Column Name | Description |
---|---|
order_id | unique identifier of an order |
customer_id | key to the customer dataset. Each order has a unique customer_id |
order_status | reference to the order status (delivered, shipped, etc) |
order_purchase_timestamp | shows the purchase timestamp |
order_approved_at | shows the payment approval timestamp |
order_delivered_carrier_date | shows the order posting timestamp. When it was handled to the logistic partner |
order_delivered_customer_date | shows the actual order delivery date to the customer |
order_estimated_delivery_date | shows the estimated delivery date that was informed to customer at the purchase moment |
campaign | order was sent within a campaign period |
campaign_type | which campaign period the order was made |
This dataset includes data about the products sold by the Webshop.
Column Name | Description |
---|---|
product_id | unique product identifier |
product_category_name | root category of product, in Portuguese |
product_name_lenght | number of characters extracted from the product name |
product_description_lenght | number of characters extracted from the product description |
product_photos_qty | number of product published photos |
product_weight_g | product weight measured in grams |
product_length_cm | product length measured in centimeters |
product_height_cm | product height measured in centimeters |
product_width_cm | product width measured in centimeters |
This dataset includes data about the sellers that fulfilled orders made at Olist. Use it to find the seller location and to identify which seller fulfilled each product.
Column Name | Description |
---|---|
seller_id | seller unique identifier |
seller_zip_code_prefix | first 5 digits of seller zip code |
seller_city | seller city name |
seller_state | seller state |
Translates the product_category_name to English.
Column Name | Description |
---|---|
product_category_name | category name in Portuguese |
product_category_name_english | category name in English |
Column Name | Description |
---|---|
customer_id | key to the customer dataset |
avg_time_on_website | average time spent on the website in a hh:mm:ss format |
exit | a flag if exited without buying |
order_flag | the customer ordered |
source | store visit source |
new_users | a flag for a new user |
platform | which device was used during the engagement |
clicks | number of total clicks for a customer |
nr_of_products_viewed | an aggregate number of products viewed during a lifetime |
nr_of_relatable_products_viewed | number of relatable products viewed |
browser | preferred browser used by the customer |
ad_click | the customer clicked on at least 1 ad during their lifetime |
The data is divided in multiple datasets for better understanding and organization. Please refer to the following data schema when working with it:
In the following task we'd like to understand your data modeling and visualization skills. Whether you understand the abstraction difference between Executive and Operational dashboards.
- Using the above mentioned semantic model diagram assamble the following data model in Power BI.

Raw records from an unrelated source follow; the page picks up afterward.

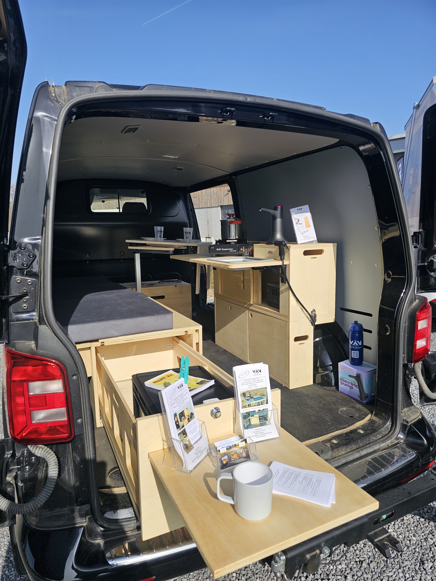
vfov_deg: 73.9
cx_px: 218
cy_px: 290
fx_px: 386
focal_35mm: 23
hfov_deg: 58.9
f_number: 1.7
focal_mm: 6.3
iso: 10
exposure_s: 1/929
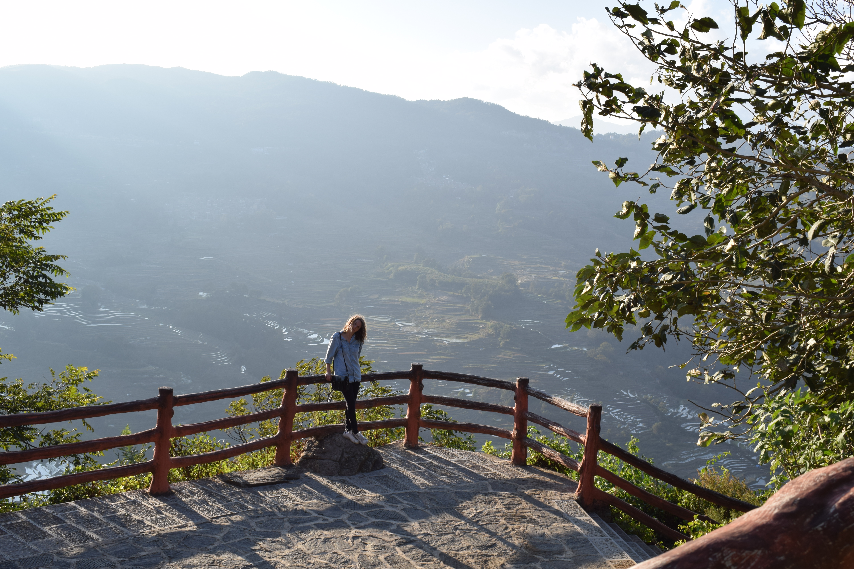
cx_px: 427
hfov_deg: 46.4
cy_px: 284
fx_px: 996
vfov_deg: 31.9
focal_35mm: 42
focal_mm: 28
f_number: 16
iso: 100
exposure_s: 1/60
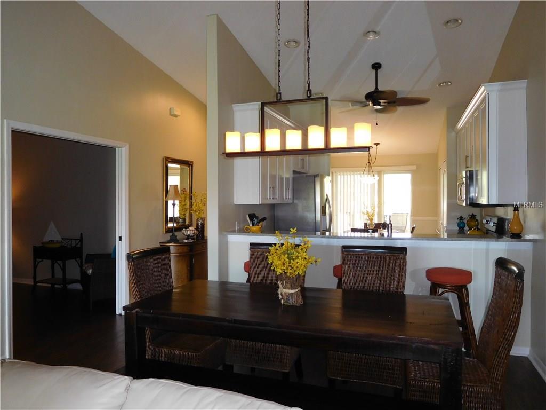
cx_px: 273
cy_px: 205
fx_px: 394
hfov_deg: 69.4
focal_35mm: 25
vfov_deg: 54.9
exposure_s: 1/30
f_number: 3.4
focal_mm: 4.5
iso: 280
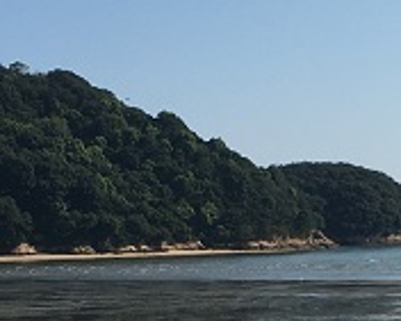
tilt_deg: -2.1
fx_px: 1556
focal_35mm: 131
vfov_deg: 11.6
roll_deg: +1.0
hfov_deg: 14.6
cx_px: 345
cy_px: 334
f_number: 2.2
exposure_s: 1/2564
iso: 25
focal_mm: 4.15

- Build a comprehensive dashboard (i.e. multiple report pages) on which a C-level Executive can visually run a health-check on the company.
- Build an tactical report page where one can track the website's performance in attracting new users and generating revenue.
- Name a few business drivers that executives can use to track the business's success.
- Explore at least three distinct areas in detail in your solution.
Tip
Multiple areas can be explored in the data model. Some examples are:
- Sales
- Orders
- Sellers
- Logistics
- Customers
- Web Analytics
In this section we would like to assess your ability to make sense of the data at hand pinpoint the critical aspects of it and your general skills in data storytelling.
- Name the three most important insights to a C-level executive. Explain your findings in detail. What are the business actions one could take on your insights?
- You can use any method of presentation in your solution.